18880 Toddblumberg

Discovery
- Discovered by: LINEAR
- Discovery site: Lincoln Lab's ETS
- Discovery date: 10 December 1999

Designations
- Named after: Todd James Blumberg (2003 ISEF awardee)
- Alternative designations: 1999 XM_{166} · 1976 UC_{20}
- Minor planet category: main-belt (outer) background

Orbital characteristics
- Epoch 4 September 2017 (JD 2458000.5)
- Uncertainty parameter 0
- Observation arc: 63.35 yr (23,140 days)
- Aphelion: 3.7961 AU
- Perihelion: 2.6135 AU
- Semi-major axis: 3.2048 AU
- Eccentricity: 0.1845
- Orbital period (sidereal): 5.74 yr (2,096 days)
- Mean anomaly: 45.170°
- Mean motion: 0° 10^{m} 18.48^{s} / day
- Inclination: 9.6539°
- Longitude of ascending node: 19.849°
- Argument of perihelion: 29.542°

Physical characteristics
- Dimensions: 4.283±0.438 km
- Geometric albedo: 0.265±0.082
- Absolute magnitude (H): 14.1

= 18880 Toddblumberg =

Asteroid

18880 Toddblumberg (provisional designation ') is a background asteroid from the outer region of the asteroid belt, approximately 4 kilometers in diameter.

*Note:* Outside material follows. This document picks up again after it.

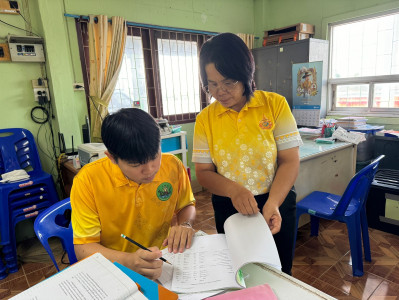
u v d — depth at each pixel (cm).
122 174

It was discovered on 10 December 1999, by LINEAR at the Lincoln Laboratory's Experimental Test Site, near Socorro, New Mexico, United States. The asteroid was named after Todd Blumberg, a 2003 ISEF contest awardee.

== Orbit and classification ==
Toddblumberg orbits the Sun in the outer main-belt at a distance of 2.6–3.8 AU once every 5 years and 9 months (2,096 days). Its orbit has an eccentricity of 0.18 and an inclination of 10° with respect to the ecliptic. The first precovery was taken at Palomar Observatory (DSS) in 1953, extending the body's observation arc by 46 years prior to its official discovery observation at Socorro.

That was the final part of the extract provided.